How does this simplification work?

This is a calculus question, but I understand how the differentiation here works. What I don't understand is the simplification, which is generally algebra, so I posted it in this forum. I just can't figure out how they have done the simplification? I can get the end of the first line, but how they simplify it to the final outcome, can anyone help me understand? The second line I have no idea... how does -x^(3/5) suddenly become -5x/5x^(2/5)?

http://i.imgur.com/Ek8ovs1.jpg

Re: How does this simplification work?

$\displaystyle x^{3/5}$ is multiplied and divided by $\displaystyle 5x^{2/5}$ to find the common denominator of the two terms.

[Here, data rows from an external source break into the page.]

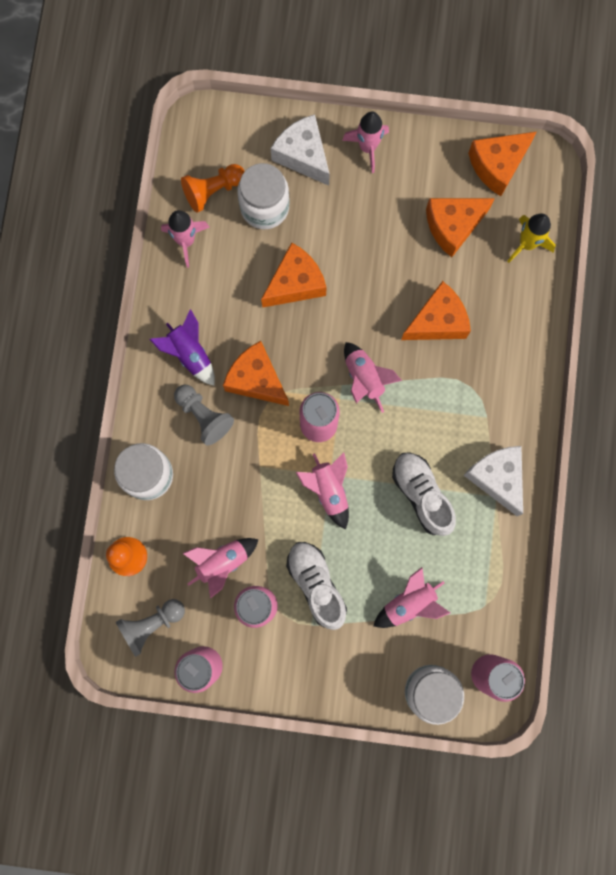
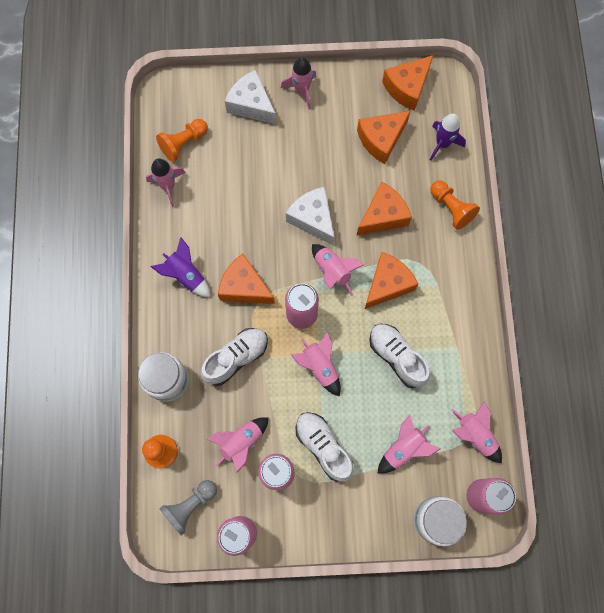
camera: 10 degrees left, 5 degrees down
(204, 416) = (206, 324): grey pawn -> none
(232, 463) = (236, 358): none -> white shoe
(264, 207) = (227, 149): white jar -> none
(295, 283) = (263, 205): orange cheese -> orange cheese (387, 284)
(495, 602) = (475, 435): none -> pink rocket
(497, 477) = (455, 332): white cheese -> white cheese (313, 219)
(521, 326) = (451, 208): none -> orange pawn
(527, 244) = (442, 144): yellow rocket -> purple rocket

Re: How does this simplification work?

To put the terms in the same fraction they need to have the same common denominator: $\displaystyle 5x^{2/5}$

So you must do:

$\displaystyle {-x^{3/5} = \frac{-x^{3/5} \cdot 5x^{2/5}}{5x^{2/5}} \ = \frac{-5x^{3/5 + 2/5}}{5x^{2/5}} \ = \frac{-5x^{5/5}}{5x^{2/5}} \ = \frac{-5x^1}{5x^{2/5}} \ = \frac{-5x}{5x^{2/5}}$

now as both terms in the equation have the same denominator then can be put into the same fraction:

$\displaystyle \frac{-5x}{5x^{2/5}} + \frac{3(4-x)}{5x^{2/5}} = \frac{-5x + 3(4-x)}{5x^{2/5}}$

which simplifies to:

$\displaystyle \frac{12-8x}{5x^{2/5}}$